Tuesday, May 11, 2010

Day 131

Hobbit bench.

Do girls just generally have a brighter view of the world?  Talking to my older students, I find that the girls are so much more positive than the boys, in their interests, their view of the world, their relationships with one another, just about everything.  While the boys like violent movies and heavy music, the girls are more drawn to dramas and more pleasant-sounding songs.  It makes you believe in stereotypes.

Evolutionary psychology, a relatively new field (30+ years) posits that play has an evolved biological basis.  Research with human children and vervet monkeys has yielded very similar results in terms of females choosing dolls and boys choosing trucks.
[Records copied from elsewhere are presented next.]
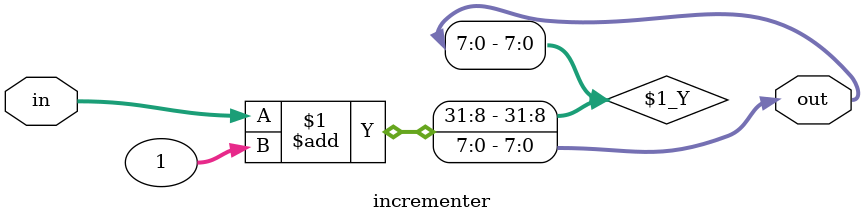
<source format=v>
module incrementer(in, out);
	parameter dw = 8;
	
	input [dw-1:0] in;
	output [dw-1:0] out;
	
	assign out = in + 1;
endmodule
	
</source>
You could extrapolate from that the progression from trucks to violent games and movies, and from dolls to quiet dramas.

Tim and I and the boys saw the trailer of a movie called Kickass together.  It looked like a spoof on superhero movies, with real kids trying to be superheroes.  So when it came out I suggested that we all go to see it.  My friend Karen told me that it had received very mixed reviews, mainly because it was incredibly violent, Quentin-Tarantino-violent.  Children are the main characters, including a little girl, who apparently kills grown men in the most graphically bloody way.  This very reason put me off ever having the faintest desire to see the movie, but sent the boys and Tim into enthusiastic anticipation of it!  It is so bizarre. 
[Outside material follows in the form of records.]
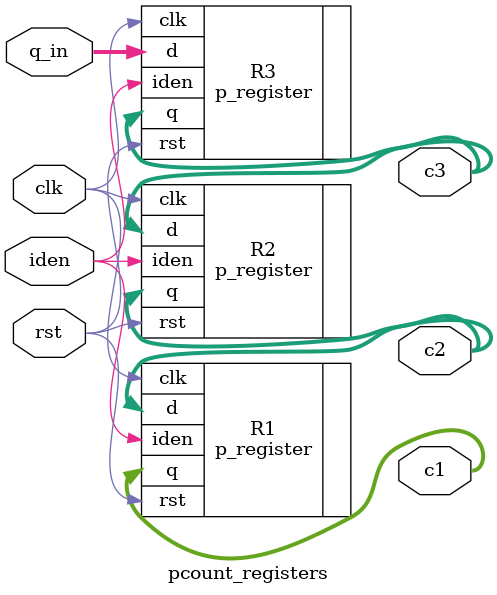
<source format=sv>
`timescale 1ns / 1ps


module pcount_registers( input logic clk, iden,rst,
                        input logic [3:0] q_in, 
                        output logic[3:0] c1 ,c2,c3 );
                       

//Instantiating Registers

p_register R3 (.clk,.iden,.rst(rst), .d(q_in),.q(c3)) ; 
p_register R2 (.clk,.iden,.rst(rst), .d(c3),.q(c2)) ;
p_register R1 (.clk,.iden,.rst(rst), .d(c2),.q(c1)) ;
 
 
                       
                    

   
endmodule

</source>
And today on the radio I heard an interview with Sebastian Junger, who spent 15 months with an American platoon in a remote region of Afghanistan and then wrote a book about it called simply, War.  He said that when the men get home, they all miss the war terribly, they miss the excitement, the fighting, and most of all the "brotherhood".   It seems as though men always have to go through something together, like being in a war, or climbing a mountain, or running a marathon, or some kind of hardship, in order to be able to reach out to one another and talk about real things, like love, like family, like life, in order to feel part of this "brotherhood".  Women can just have a cup of tea together and they will soon tell each other their whole lives, they're part of the sisterhood before they even sit down.
 
Gerhard Richter did paintings which look like blurry photographs.  So I have done an actual blurry photograph for tonight.  A metaphor for confusion, everything not quite in focus.